Not all peacemakers are saints—and not all saints are saintly every day. Humans are frail and flawed. If you’ve read about the lives of recognized saints—perhaps St. Francis—then you know that even the greatest of saints don’t always have sweet personalities. The same is true of peacemakers. Sometimes grit, stubbornness and even anger motivate people to take on the entrenched forces that spawn violence. Peacemakers can force us to deal with conflicts we would rather avoid, problems we would prefer to sweep under the rug. They try hard to speak the truth and that can make us squirm under their challenge to make us act better than we often do.

I don’t agree with everything that was done by every peacemaker in this book. Some of them made political decisions I don’t like. Others shifted in their politics throughout their careers, perhaps because they changed, or their context changed, or both.

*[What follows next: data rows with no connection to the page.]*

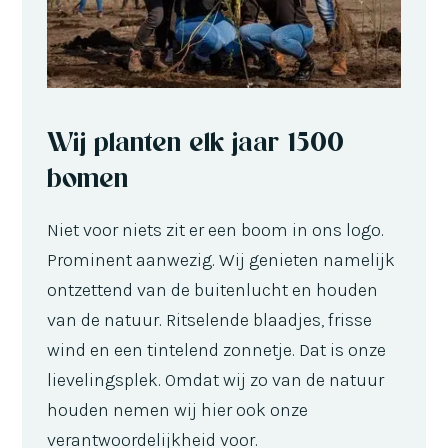
Wij planten elk jaar 1500
bomen
Niet voor niets zit er een boom in ons logo.
Prominent aanwezig. Wij genieten namelijk
ontzettend van de buitenlucht en houden
van de natuur. Ritselende blaadjes, frisse
wind en een tintelend zonnetje. Dat is onze
lievelingsplek. Omdat wij zo van de natuur
houden nemen wij hier ook onze
verantwoordelijkheid voor.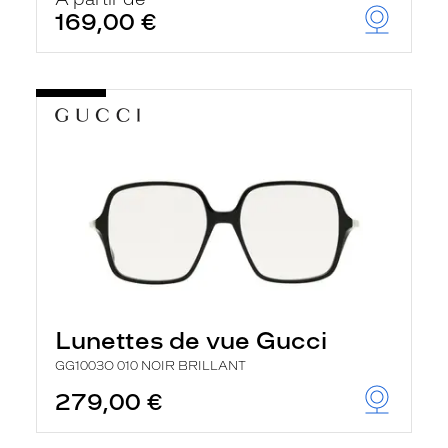
t
169,00 €
r
e
c
h
a
r
g
e
l
a
p
a
g
e
Lunettes de vue Gucci
GG1003O 010 NOIR BRILLANT
279,00 €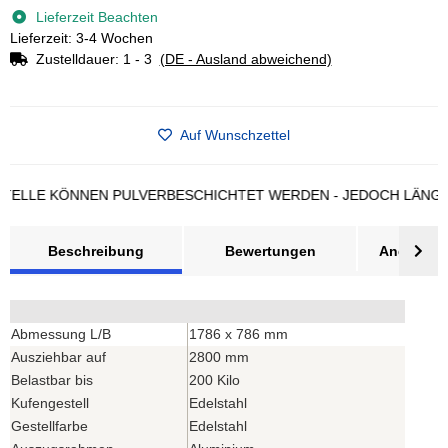
Lieferzeit Beachten
Lieferzeit: 3-4 Wochen
Zustelldauer:
1 - 3
(DE - Ausland abweichend)
Auf Wunschzettel
LE KÖNNEN PULVERBESCHICHTET WERDEN - JEDOCH LÄNGERE L
Beschreibung
Bewertungen
Angebot a
Abmessung L/B
1786 x 786 mm
Ausziehbar auf
2800 mm
Belastbar bis
200 Kilo
Kufengestell
Edelstahl
Gestellfarbe
Edelstahl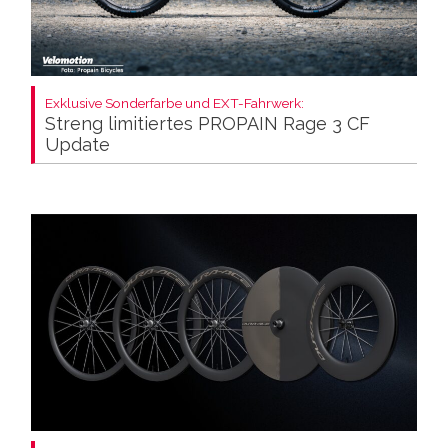
Exklusive Sonderfarbe und EXT-Fahrwerk:
Streng limitiertes PROPAIN Rage 3 CF
Update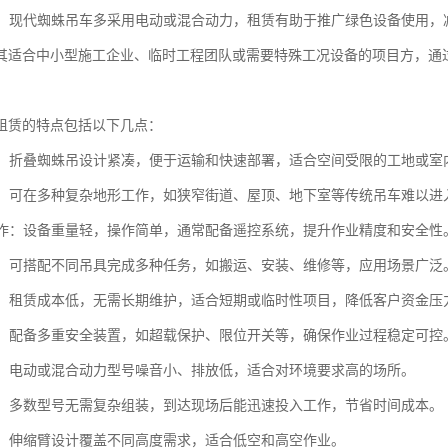
节能：现代蜘蛛吊车多采用电动或混合动力，租赁有助于推广绿色设备使用，
其适合中小型施工企业、临时工程团队或需要特殊工况设备的项目方，通
租赁的特点包括以下几点：
性高：折叠蜘蛛吊设计紧凑，便于运输和快速部署，适合空间受限的工地或室
性强：可在多种复杂地形工作，如狭窄街道、屋顶、地下室等传统吊车难以进
易操作：设备重量轻，操作简单，通常配备遥控系统，提升作业精度和安全性
能性：可搭配不同吊具完成多种任务，如搬运、安装、维修等，应用场景广泛
实惠：租赁成本低，无需长期维护，适合短期或临时性项目，降低客户资金压
可靠：配备多重安全装置，如超载保护、限位开关等，确保作业过程稳定可控
节能：电动或混合动力型号噪音小、排放低，适合对环境要求高的场所。
安装：多数型号无需复杂组装，到达现场后能迅速投入工作，节省时间成本。
可调：伸缩臂设计覆盖不同高度需求，适合低空和高空作业。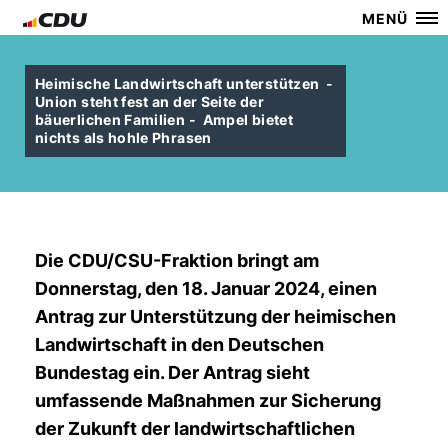
MENÜ
Heimische Landwirtschaft unterstützen -
Union steht fest an der Seite der
bäuerlichen Familien - Ampel bietet
nichts als hohle Phrasen
Die CDU/CSU-Fraktion bringt am
Donnerstag, den 18. Januar 2024, einen
Antrag zur Unterstützung der heimischen
Landwirtschaft in den Deutschen
Bundestag ein. Der Antrag sieht
umfassende Maßnahmen zur Sicherung
der Zukunft der landwirtschaftlichen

Some people acted in one way while they were leaders in nonviolent opposition movements, but then when they came into political power their values seemed to shift. I had to wrestle with whether to include some people in this listing, but in spite of my reservations there was something that nagged at me about how they worked for peace. If I was nagged about their witness, then I knew there was something in their life and work that was a challenge to me, something stretching me in my thinking and action.

At some point in their lives, each peacemaker in this book did something that simply will not let us go. Once we’ve encountered their stories, we must remember those great moments.

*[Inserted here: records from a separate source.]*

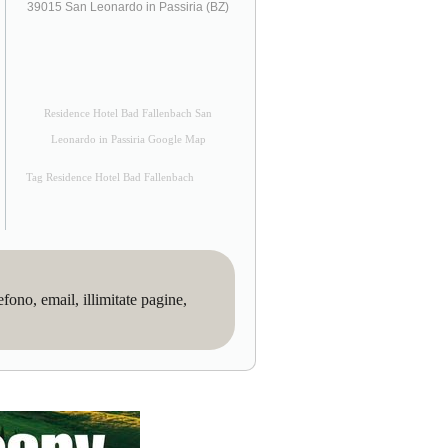
39015 San Leonardo in Passiria (BZ)
Residence Hotel Bad Fallenbach San
Leonardo in Passiria Google Map
Tag Residence Hotel Bad Fallenbach
no, email, illimitate pagine,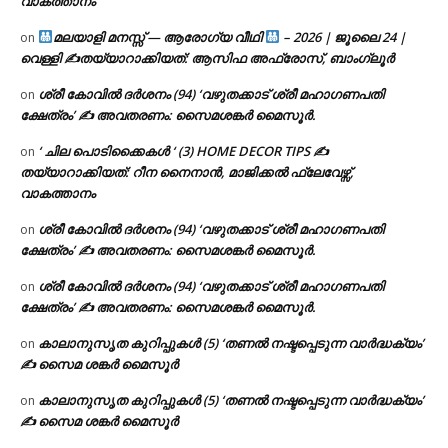
വാകത്താനം
മലയാളി മനസ്സ് — ആരോഗ്യ വീഥി
– 2026 | ജൂലൈ 24 |
on
വെള്ളി ✍
തയ്യാറാക്കിയത്: ആസിഫ അഫ്രോസ്, ബാംഗ്ലൂർ
ശ്രീ കോവിൽ ദർശനം (94) ‘വഴുതക്കാട് ശ്രീ മഹാഗണപതി
on
ക്ഷേത്രം’ ✍ അവതരണം: സൈമശങ്കർ മൈസൂർ.
‘ ചില പൊടിക്കൈകൾ ‘ (3) HOME DECOR TIPS ✍
on
തയ്യാറാക്കിയത്: റീന നൈനാൻ, മാജിക്കൽ ഫ്ലേവേഴ്സ്,
വാകത്താനം
ശ്രീ കോവിൽ ദർശനം (94) ‘വഴുതക്കാട് ശ്രീ മഹാഗണപതി
on
ക്ഷേത്രം’ ✍ അവതരണം: സൈമശങ്കർ മൈസൂർ.
ശ്രീ കോവിൽ ദർശനം (94) ‘വഴുതക്കാട് ശ്രീ മഹാഗണപതി
on
ക്ഷേത്രം’ ✍ അവതരണം: സൈമശങ്കർ മൈസൂർ.
കാലാനുസൃത കുറിപ്പുകൾ (5) ‘തണൽ നഷ്ടപ്പെടുന്ന വാർദ്ധക്യം’
on
✍ സൈമ ശങ്കർ മൈസൂർ
കാലാനുസൃത കുറിപ്പുകൾ (5) ‘തണൽ നഷ്ടപ്പെടുന്ന വാർദ്ധക്യം’
on
✍ സൈമ ശങ്കർ മൈസൂർ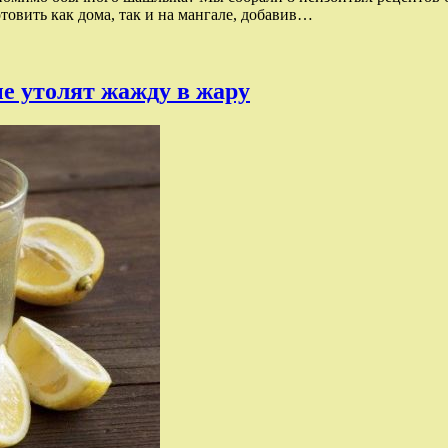
овить как дома, так и на мангале, добавив…
ые утолят жажду в жару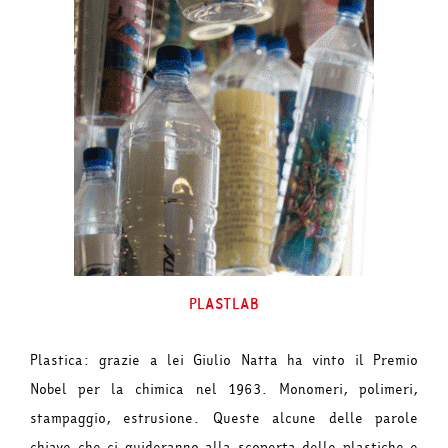
PLASTLAB
Plastica: grazie a lei Giulio Natta ha vinto il Premio
Nobel per la chimica nel 1963. Monomeri, polimeri,
stampaggio, estrusione. Queste alcune delle parole
chiave che ci guideranno alla scoperta delle plastiche e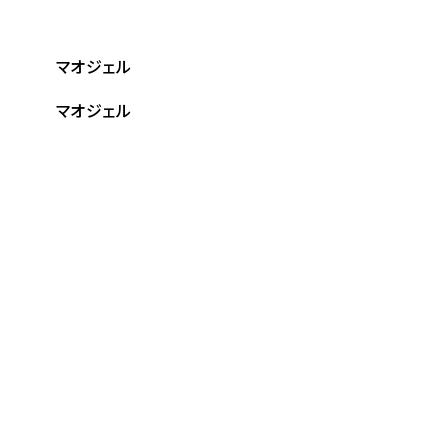
マオジェル
マオジェル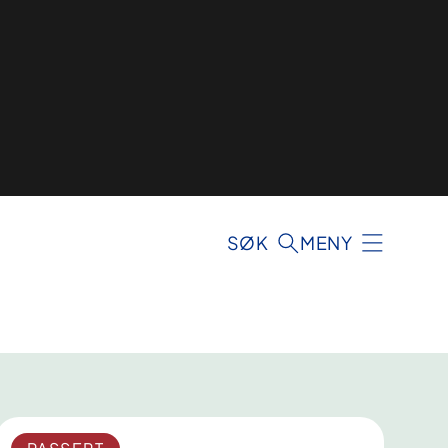
SØK
MENY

How are the peacemakers organized in this book?

The true stories of more than 60 peacemakers are organized in sections, based on one aspect of their genius, a particular gift or emphasis in their work that is relevant to us today. Most of these men and women cross categories.

King’s story appears in a section on prophets and visionaries—but, of course, he was far more than that. He was a nonviolent activist, a theoretician and a martyr. The theoreticians are also practitioners. Most of the organizers are also nonviolent activists. As you read this book, you will see how these lives connect across all of the sections, but clustering these peacemakers around one aspect of their gifts helps us to see more clearly the wide range of ways people can engage in making peace.

The list of individuals in each category is not a ranking, rather a representation. Outstanding peacemakers have not been included in this book for a variety of reasons: Someone similar is already in the book; I’ve told the person’s story in one of my other books; or I selected a story for the sake of balancing the range of examples. The range runs from household names to people you will meet for the first time in these pages. The range includes men and women, young and old, people from around the world, people from different religious traditions.

Our popular culture is a terrible window into the real world. Judging by TV ratings and best sellers, our heroes are comic-book crusaders and contest winners, athletes and movie stars, crime-fighting cops and gun-toting warriors. By reading this book, you’re entering a world of heroes who live by a different code. The good news is: You may never become a super hero or the star of a TV series, but anyone can follow the path toward peacemaking.

Helen Keller said, “Although the world is very full of suffering, it is also full of the overcoming of it.” Peacemakers know the suffering of the world well, and sometimes they pay the price for their work with their own lives. But these peacemakers have found ways to overcome and transform conflict, violence and war. They have not limited themselves to the rules of the troubled world as they found it—but through courage and creativity they brought into being new kinds of communities, outposts of a new kind of world.

Wherever there is bad news there are people of good news, even if their stories are seldom told. As you read, start retelling these stories to family, friends, co-workers, neighbors. You’ll be spreading this light and, even in those first steps, you’ll be strengthening all of us for the work of making peace.